# Material shown
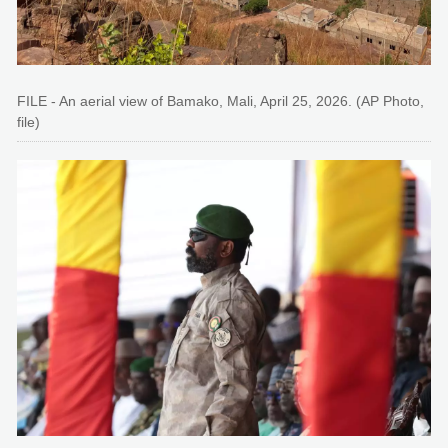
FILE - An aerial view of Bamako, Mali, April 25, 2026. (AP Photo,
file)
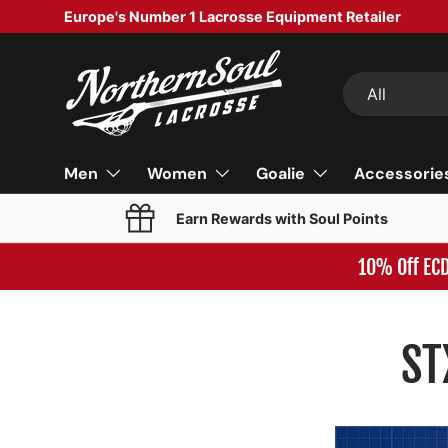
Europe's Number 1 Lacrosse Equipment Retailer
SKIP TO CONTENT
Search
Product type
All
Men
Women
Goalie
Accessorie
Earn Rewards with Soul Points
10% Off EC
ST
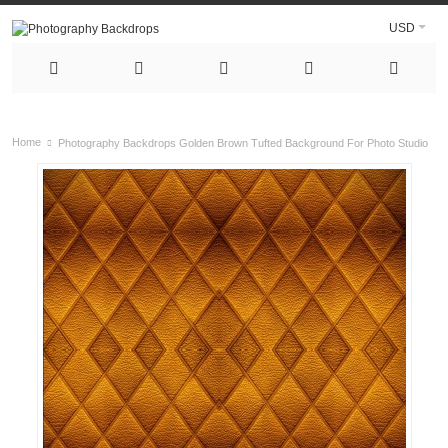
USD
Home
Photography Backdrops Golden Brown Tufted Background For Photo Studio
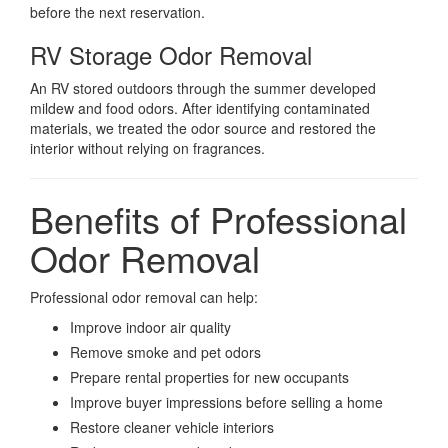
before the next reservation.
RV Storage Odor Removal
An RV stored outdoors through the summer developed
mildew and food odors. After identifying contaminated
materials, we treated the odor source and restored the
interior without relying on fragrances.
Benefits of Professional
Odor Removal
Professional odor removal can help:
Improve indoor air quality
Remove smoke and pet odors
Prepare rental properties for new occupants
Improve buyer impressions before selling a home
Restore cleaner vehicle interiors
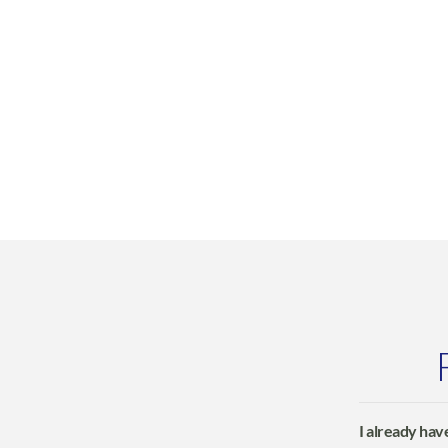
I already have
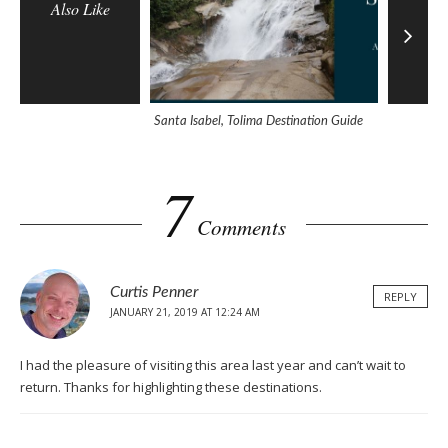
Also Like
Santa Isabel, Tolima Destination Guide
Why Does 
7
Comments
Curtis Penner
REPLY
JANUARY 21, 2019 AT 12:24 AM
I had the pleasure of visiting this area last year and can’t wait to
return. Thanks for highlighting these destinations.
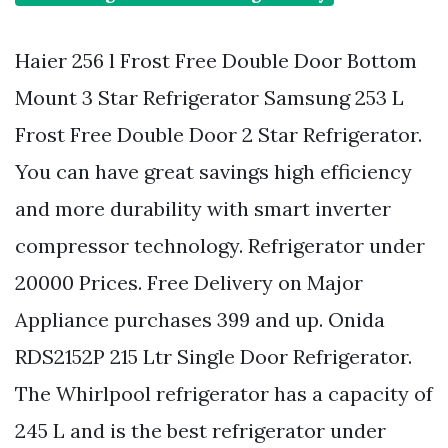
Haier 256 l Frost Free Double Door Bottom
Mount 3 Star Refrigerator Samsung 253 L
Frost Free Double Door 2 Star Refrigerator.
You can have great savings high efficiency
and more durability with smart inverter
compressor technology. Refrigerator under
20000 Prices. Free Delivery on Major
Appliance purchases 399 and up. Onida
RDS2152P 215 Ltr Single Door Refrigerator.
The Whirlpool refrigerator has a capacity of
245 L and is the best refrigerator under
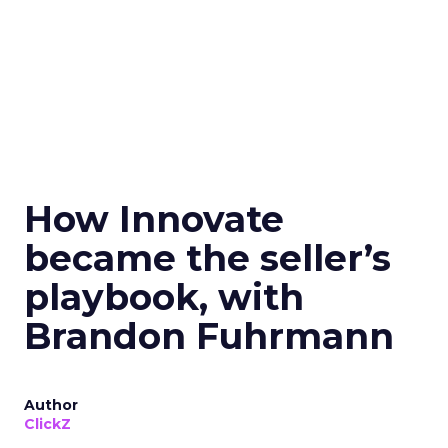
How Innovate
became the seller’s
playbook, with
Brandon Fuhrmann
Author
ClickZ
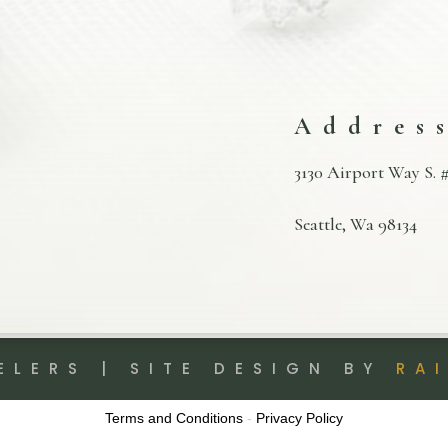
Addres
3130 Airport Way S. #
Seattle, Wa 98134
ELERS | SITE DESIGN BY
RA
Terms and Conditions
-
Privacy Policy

# What you will do
When you write out the material, reproduce each line exactly and omit any picture it holds.

# Answer to this problem
FILE - An aerial view of Bamako, Mali, April 25, 2026. (AP Photo,
file)
Europe's Number 1 Lacrosse Equipment Retailer
SKIP TO CONTENT
Search
Product type
All
Men
Women
Goalie
Accessorie
Earn Rewards with Soul Points
10% Off EC
ST
USD
Home
Photography Backdrops Golden Brown Tufted Background For Photo Studio
before the next reservation.
RV Storage Odor Removal
An RV stored outdoors through the summer developed
mildew and food odors. After identifying contaminated
materials, we treated the odor source and restored the
interior without relying on fragrances.
Benefits of Professional
Odor Removal
Professional odor removal can help:
Improve indoor air quality
Remove smoke and pet odors
Prepare rental properties for new occupants
Improve buyer impressions before selling a home
Restore cleaner vehicle interiors
I already have
Also Like
Santa Isabel, Tolima Destination Guide
Why Does 
7
Comments
Curtis Penner
REPLY
JANUARY 21, 2019 AT 12:24 AM
I had the pleasure of visiting this area last year and can’t wait to
return. Thanks for highlighting these destinations.
Haier 256 l Frost Free Double Door Bottom
Mount 3 Star Refrigerator Samsung 253 L
Frost Free Double Door 2 Star Refrigerator.
You can have great savings high efficiency
and more durability with smart inverter
compressor technology. Refrigerator under
20000 Prices. Free Delivery on Major
Appliance purchases 399 and up. Onida
RDS2152P 215 Ltr Single Door Refrigerator.
The Whirlpool refrigerator has a capacity of
245 L and is the best refrigerator under
How Innovate
became the seller’s
playbook, with
Brandon Fuhrmann
Author
ClickZ
Addres
3130 Airport Way S. #
Seattle, Wa 98134
ELERS | SITE DESIGN BY
RA
Terms and Conditions
-
Privacy Policy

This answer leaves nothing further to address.